Key Takeaways
• Financial Reform Efforts: Postmaster General Louis DeJoy reportedly signed an agreement with Elon Musk’s Department of Government Efficiency (DOGE) to address the United States Postal Service’s (USPS) financial issues.
• Uncertainty & Privatization Concerns: The collaboration with DOGE introduces more uncertainty regarding the future of the USPS, with Musk advocating for privatization, which adds to the complexity of potential reforms and impacts on service delivery.
Postmaster General Louis DeJoy reportedly signed an agreement with the Elon Musk-led Department of Government Efficiency (DOGE) to reform the postal service’s “big problems” with losing money.
CNBC reported that the United States Postal Service (USPS) lost $9.5 billion last year. DeJoy, who announced his pending departure from the agency earlier this year, said in his resignation letter that government red tape was often the cause for the USPS not implementing more revenue-generating (or at least revenue-saving) programs. DeJoy and the USPS are now hoping that working with DOGE and the General Services Administration will allow for “identifying and achieving further efficiencies.”
DeJoy also reportedly told Congress in a letter that the USPS plans to reduce its workforce by 10,000 workers over the next month through a voluntary early retirement program – a model that’s become the norm across various government agencies during the early months of the second Trump administration.

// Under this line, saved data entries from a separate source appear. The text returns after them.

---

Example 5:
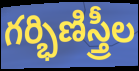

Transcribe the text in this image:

గర్భిణిస్త్రీలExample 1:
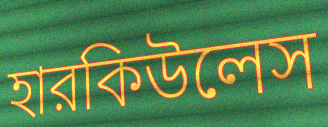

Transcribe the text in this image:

হারকিউলেস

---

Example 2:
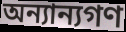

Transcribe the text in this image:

অন্যান্যগণ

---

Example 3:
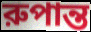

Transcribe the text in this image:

রুপান্ত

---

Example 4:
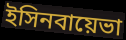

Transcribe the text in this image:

ইসিনবায়েভা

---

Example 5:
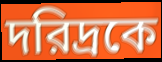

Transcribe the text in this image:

দরিদ্রকে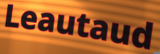
LeautaudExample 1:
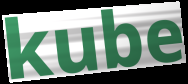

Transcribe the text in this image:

kube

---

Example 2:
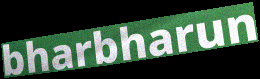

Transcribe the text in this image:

bharbharun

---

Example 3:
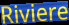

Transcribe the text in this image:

Riviere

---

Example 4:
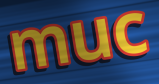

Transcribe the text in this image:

muc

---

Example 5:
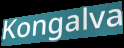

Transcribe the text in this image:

KongalvaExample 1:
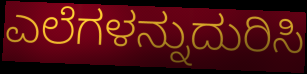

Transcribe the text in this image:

ಎಲೆಗಳನ್ನುದುರಿಸಿ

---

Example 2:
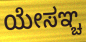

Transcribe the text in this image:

ಯೇಸಞ್ಚ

The issues that DeJoy hopes this new cooperation with DOGE will alleviate include management of retirement assets and workers’ compensation programs, regulatory requirements that he says hinder revenue generation, and unfunded mandates. He also said that the Postal Regulatory Commission is “unnecessary” and “inflicted over $50 billion in damage to the Postal Service by administering defective pricing models and decades-old bureaucratic processes.” The Postal Regulatory Commission argued back that the USPS wasted $100 billion in financial assistance from Congress and the commission, rendering the USPS even more inefficient and negatively impacting service to rural Americans.

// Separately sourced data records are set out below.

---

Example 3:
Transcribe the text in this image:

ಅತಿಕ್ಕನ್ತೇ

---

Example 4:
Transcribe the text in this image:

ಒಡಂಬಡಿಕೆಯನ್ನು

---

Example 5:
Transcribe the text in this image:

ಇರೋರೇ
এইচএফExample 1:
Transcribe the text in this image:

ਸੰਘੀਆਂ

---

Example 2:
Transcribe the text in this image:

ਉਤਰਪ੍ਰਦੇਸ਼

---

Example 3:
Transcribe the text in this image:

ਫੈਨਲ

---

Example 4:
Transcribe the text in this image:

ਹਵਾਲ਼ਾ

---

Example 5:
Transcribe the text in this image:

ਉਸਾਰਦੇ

It’s unclear how the agreement with the DOGE might impact the USPS, though it certainly adds to the uncertainty that’s been hovering over the agency and its future.Musk has said publicly that he thinks the USPS should be privatized, going further than President Donald Trump, who has weighed bringing the USPS under the U.S. Department of Commerce, which would technically violate the Constitution.
The only tangible takeaway, for now, is the announcement of new service standards for First-Class Mail, which the USPS says will save the agency at least $36 billion over the next decade, and ideally make some mail programs even faster, or at least unchanged.